Hugo Chavez is trying to make Venezuela’s currency, the Bolivar, strong again by knocking off a few decimals and renaming it the “Bolivar fuerte.”

In another sign that Sen. John McCain’s “Straight Talk Express” trip is seducing reporters, the WP now paints McCain’s stand on Iraq as a form of stubborn nobility. “I know it’s trite but I’d rather lose a campaign than lose a war,” WP quotes.

Anyone who’s been on the JetBlue e-mail list over the past few months knows airlines can be sort of cute when they’re sorry. Well, the NYT fronts news that such airline apologies are becoming an institution. Then the paper somehow wanders into a story about life and love, getting a little too cute in the process.

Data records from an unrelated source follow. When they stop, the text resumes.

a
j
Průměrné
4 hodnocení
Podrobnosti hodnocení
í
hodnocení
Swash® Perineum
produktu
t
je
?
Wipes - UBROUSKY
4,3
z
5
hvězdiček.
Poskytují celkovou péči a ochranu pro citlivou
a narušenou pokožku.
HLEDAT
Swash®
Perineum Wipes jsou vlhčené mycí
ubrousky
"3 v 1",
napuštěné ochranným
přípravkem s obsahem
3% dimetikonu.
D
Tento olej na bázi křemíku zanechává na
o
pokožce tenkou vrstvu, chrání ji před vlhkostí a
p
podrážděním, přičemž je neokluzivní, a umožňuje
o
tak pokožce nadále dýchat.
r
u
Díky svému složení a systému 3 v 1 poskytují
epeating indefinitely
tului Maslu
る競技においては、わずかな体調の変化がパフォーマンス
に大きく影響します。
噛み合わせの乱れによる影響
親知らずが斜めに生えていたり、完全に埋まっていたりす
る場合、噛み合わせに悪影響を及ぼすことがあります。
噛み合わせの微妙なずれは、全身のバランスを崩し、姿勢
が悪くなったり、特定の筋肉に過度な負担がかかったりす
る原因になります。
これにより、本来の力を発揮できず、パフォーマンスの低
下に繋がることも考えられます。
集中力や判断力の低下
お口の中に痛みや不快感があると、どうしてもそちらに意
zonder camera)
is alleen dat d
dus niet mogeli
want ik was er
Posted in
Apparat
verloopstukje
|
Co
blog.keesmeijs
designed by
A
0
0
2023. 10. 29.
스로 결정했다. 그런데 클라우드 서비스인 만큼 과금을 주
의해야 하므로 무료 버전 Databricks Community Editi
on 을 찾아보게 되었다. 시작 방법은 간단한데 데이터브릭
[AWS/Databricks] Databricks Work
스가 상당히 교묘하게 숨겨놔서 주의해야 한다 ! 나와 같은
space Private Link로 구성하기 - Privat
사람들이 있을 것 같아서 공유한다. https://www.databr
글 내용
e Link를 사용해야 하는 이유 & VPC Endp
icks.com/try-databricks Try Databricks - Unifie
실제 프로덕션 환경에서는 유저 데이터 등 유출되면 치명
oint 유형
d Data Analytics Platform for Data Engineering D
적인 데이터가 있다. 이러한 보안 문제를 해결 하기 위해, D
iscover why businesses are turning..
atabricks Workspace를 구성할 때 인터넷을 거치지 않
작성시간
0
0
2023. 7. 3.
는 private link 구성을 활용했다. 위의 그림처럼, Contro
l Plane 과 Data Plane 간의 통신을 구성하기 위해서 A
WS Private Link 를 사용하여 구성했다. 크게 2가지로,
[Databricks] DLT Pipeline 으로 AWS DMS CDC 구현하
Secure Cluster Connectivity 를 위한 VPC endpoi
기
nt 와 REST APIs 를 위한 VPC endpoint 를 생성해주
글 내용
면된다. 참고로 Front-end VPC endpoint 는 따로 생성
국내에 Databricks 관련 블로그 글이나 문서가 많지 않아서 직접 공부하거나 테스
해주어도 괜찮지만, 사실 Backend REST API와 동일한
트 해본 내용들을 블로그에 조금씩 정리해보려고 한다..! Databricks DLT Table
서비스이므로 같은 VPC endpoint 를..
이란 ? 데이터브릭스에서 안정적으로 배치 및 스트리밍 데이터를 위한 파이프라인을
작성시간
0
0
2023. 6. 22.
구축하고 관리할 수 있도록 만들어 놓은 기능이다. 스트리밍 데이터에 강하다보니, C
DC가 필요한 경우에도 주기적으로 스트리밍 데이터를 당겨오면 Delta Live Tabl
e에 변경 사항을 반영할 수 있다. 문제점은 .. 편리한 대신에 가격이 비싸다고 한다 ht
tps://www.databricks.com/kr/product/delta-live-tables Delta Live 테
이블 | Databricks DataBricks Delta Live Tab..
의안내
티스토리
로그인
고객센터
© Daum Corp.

The NYT style section has a piece on the “killer app” meant to revolutionize the 2008 election: MySpace. The social-networking site has a new channel for candidates who want to mobilize the site’s politically untapped teenyboppers and indie rockers. Technologies like “digital yard signs” will allow campaign messages to “spread virally.” In what sounds like a reverse of the MySpace status quo, “the kids are inviting the adults to the party.” Ten presidential hopefuls are already on MySpace, including a congressman named “Ron Paul.”